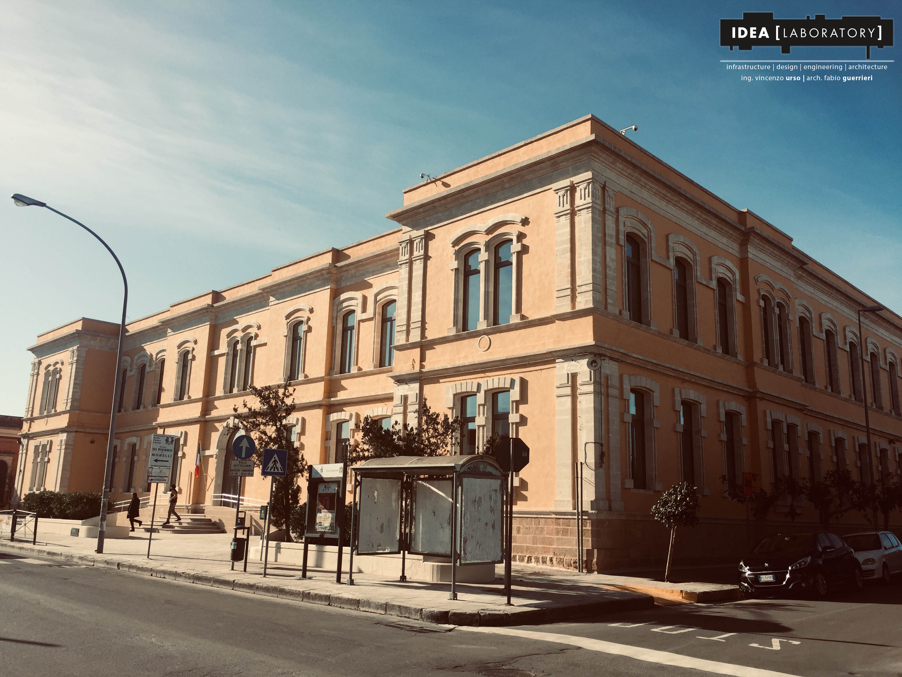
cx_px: 451
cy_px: 338
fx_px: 756
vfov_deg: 48.2
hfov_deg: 61.7
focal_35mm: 29
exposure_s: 1/1522
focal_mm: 4.15
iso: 32
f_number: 2.2
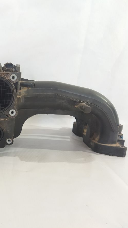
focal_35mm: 40
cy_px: 116
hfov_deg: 27.1
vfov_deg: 50.5
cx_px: -15
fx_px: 241
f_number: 1.79
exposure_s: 1/50
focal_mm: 4.71
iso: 228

============================================================

■ Task statement
Retype all of the material above precisely as it reads. Pictures are not part of the copy.

■ The answer
cx_px: 451
cy_px: 338
fx_px: 756
vfov_deg: 48.2
hfov_deg: 61.7
focal_35mm: 29
exposure_s: 1/1522
focal_mm: 4.15
iso: 32
f_number: 2.2
focal_35mm: 40
cy_px: 116
hfov_deg: 27.1
vfov_deg: 50.5
cx_px: -15
fx_px: 241
f_number: 1.79
exposure_s: 1/50
focal_mm: 4.71
iso: 228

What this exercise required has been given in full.